━━━ Text segment ━━━
Won't that steady state also be ruled by pV=nRT, even if that is a cloud of solid specks instead of a cloud of gas?

Mentor
No. Solids have mechanical properties different from gases. Imagine you had a box with a handful of rubber balls in it. Shake it and they bounce around semi randomly. Stop shaking it and they fairly quickly fall to the bottom. They aren't perfectly elastic and the kinetic energy is dissipated as thermal energy. But molecules are perfectly elastic and random because their motion is thermal energy.

fbs7
I see. So in order for that to be true I would have to come up with some tiny solid ball that would not dissipate any energy on impact, and as such thing does not exist, then the mechanics are completely different. Thank you, I get it.

So, for my peace of mind - if you have two clouds of the same size and the same mass, one made of gas and the other made of dust, and both are collapsing into a star. Then the mechanics for that collapse will be different between the two, right? I heard the gas cloud increases temperature due to pV=nRT (less losses for other mechanisms); I guess the dust cloud will increase temperature by some other law, I reckon?

snorkack
The dust cloud will obey pV=nRT. With n being pretty small.

phobosorbust
"collapsing into a star"
These are large populations of either gas molecules or dust particles in a vacuum, bound only by gravity. That is a very different proposition from gas or dust in a box which can be squeezed and measured on a laboratory bench.
━━━ Data section ━━━
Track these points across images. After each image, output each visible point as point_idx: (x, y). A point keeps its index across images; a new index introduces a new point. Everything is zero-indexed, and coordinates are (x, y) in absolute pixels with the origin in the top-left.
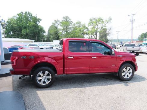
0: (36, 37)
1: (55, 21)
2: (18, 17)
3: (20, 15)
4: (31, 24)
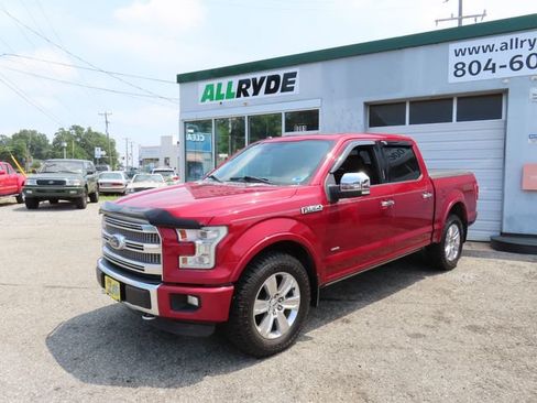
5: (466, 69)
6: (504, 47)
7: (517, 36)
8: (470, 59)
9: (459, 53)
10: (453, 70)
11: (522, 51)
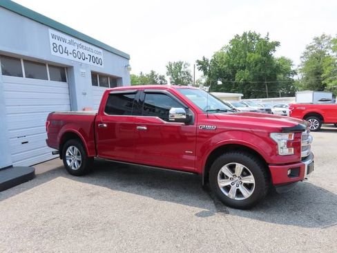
0: (265, 86)
1: (316, 39)
2: (231, 47)
3: (235, 42)
4: (252, 59)
5: (58, 48)
6: (70, 43)
7: (73, 39)
8: (58, 43)
9: (53, 36)
10: (52, 47)
11: (76, 48)
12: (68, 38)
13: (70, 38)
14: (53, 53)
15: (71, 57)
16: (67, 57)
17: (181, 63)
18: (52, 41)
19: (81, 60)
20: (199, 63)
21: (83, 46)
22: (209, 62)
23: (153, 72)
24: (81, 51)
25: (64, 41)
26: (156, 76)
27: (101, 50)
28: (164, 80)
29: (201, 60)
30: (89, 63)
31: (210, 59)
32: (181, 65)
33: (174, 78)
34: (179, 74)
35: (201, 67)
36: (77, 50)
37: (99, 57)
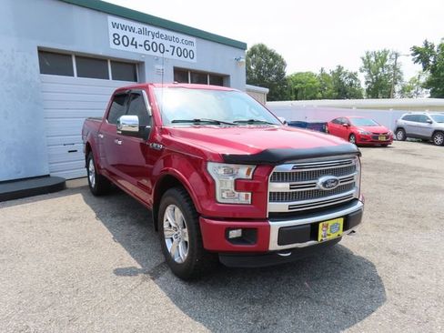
5: (120, 39)
6: (140, 32)
7: (145, 26)
8: (122, 33)
9: (114, 25)
10: (112, 38)
11: (150, 38)
12: (137, 26)
13: (141, 26)
14: (113, 46)
15: (141, 50)
16: (135, 50)
17: (386, 53)
18: (112, 31)
19: (158, 54)
20: (416, 51)
21: (162, 35)
22: (435, 49)
23: (340, 69)
24: (158, 41)
25: (132, 30)
26: (345, 73)
27: (193, 39)
28: (356, 79)
29: (421, 45)
30: (171, 57)
31: (437, 44)
32: (386, 55)
33: (371, 76)
34: (381, 70)
35: (419, 58)
36: (151, 41)
37: (189, 48)
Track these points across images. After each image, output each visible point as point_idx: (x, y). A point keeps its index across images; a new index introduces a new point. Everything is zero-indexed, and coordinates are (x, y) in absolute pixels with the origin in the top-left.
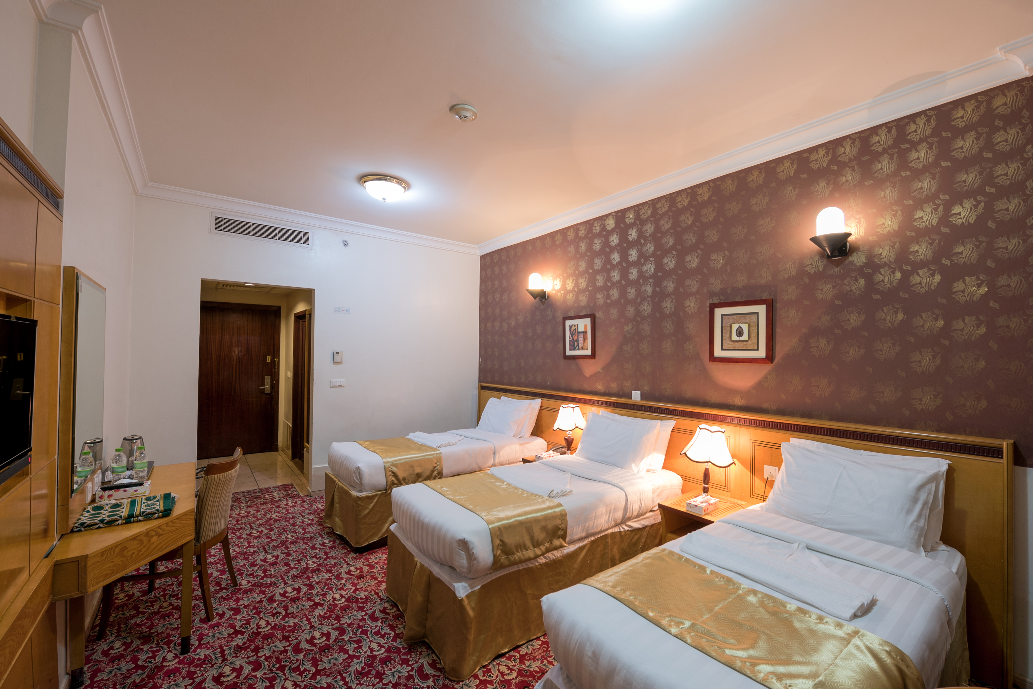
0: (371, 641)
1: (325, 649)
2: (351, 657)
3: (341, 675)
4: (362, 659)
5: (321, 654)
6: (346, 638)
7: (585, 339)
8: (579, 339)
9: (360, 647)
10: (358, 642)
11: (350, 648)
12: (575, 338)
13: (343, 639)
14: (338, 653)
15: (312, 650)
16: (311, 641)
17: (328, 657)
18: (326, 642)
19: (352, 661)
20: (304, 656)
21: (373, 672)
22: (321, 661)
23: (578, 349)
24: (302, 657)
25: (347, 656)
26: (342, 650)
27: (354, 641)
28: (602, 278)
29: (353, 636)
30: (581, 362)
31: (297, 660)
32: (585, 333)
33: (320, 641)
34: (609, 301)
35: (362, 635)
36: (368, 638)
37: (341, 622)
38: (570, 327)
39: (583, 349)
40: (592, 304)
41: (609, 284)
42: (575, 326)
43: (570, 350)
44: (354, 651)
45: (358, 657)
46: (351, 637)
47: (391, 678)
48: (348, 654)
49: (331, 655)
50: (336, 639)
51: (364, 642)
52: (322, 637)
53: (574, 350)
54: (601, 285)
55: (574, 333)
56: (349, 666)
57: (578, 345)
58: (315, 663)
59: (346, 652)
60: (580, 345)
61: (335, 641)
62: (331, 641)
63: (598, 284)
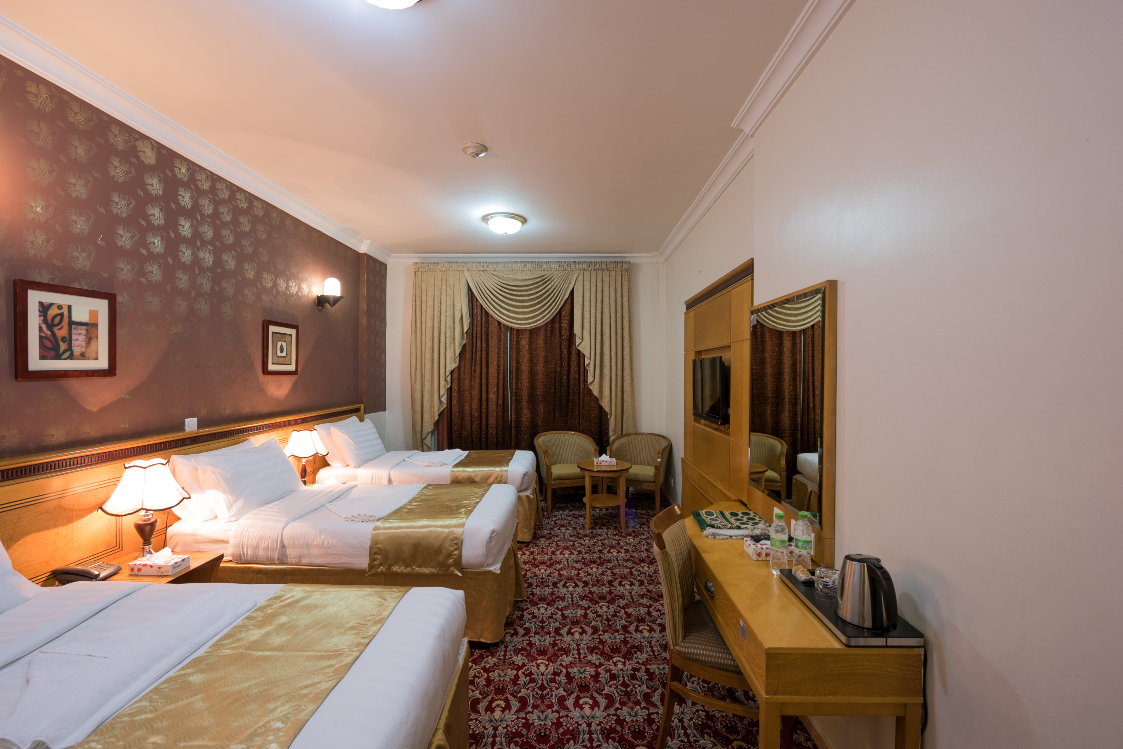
0: (543, 614)
1: (575, 623)
2: (561, 610)
3: (573, 603)
4: (556, 606)
5: (580, 619)
6: (557, 624)
7: (91, 337)
8: (74, 337)
9: (552, 614)
10: (551, 617)
11: (559, 616)
12: (61, 333)
13: (560, 624)
14: (568, 616)
15: (585, 624)
16: (584, 632)
17: (576, 616)
18: (573, 627)
19: (562, 608)
20: (591, 622)
21: (554, 597)
22: (581, 615)
23: (71, 357)
24: (593, 622)
25: (563, 612)
26: (564, 617)
27: (553, 619)
28: (129, 235)
29: (552, 622)
30: (74, 384)
31: (597, 621)
32: (91, 327)
33: (577, 629)
34: (143, 280)
35: (546, 620)
36: (543, 617)
37: (554, 639)
38: (44, 308)
39: (83, 356)
40: (106, 275)
41: (144, 252)
42: (60, 307)
43: (42, 357)
44: (557, 613)
45: (557, 608)
46: (554, 623)
47: (547, 590)
48: (562, 613)
49: (573, 616)
50: (564, 627)
51: (547, 615)
52: (574, 632)
53: (58, 357)
54: (128, 247)
55: (57, 320)
56: (566, 606)
57: (70, 348)
58: (585, 616)
59: (563, 615)
60: (77, 350)
61: (566, 625)
62: (568, 627)
63: (120, 243)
━━━
Please summarize the discussion about whether pV=nRT applies to a cloud of dust in two sentences.

## Exercise result:
When asked whether a cloud of solid specks is ruled by pV=nRT like a gas, a mentor answers no: solids such as rubber balls in a shaken box dissipate their kinetic energy as thermal energy and settle, while molecules are perfectly elastic. In later replies, one participant says a dust cloud will obey pV=nRT with a very small n, and another notes that gas or dust clouds collapsing into a star are bound only by gravity in a vacuum, which is very different from gas or dust in a laboratory box.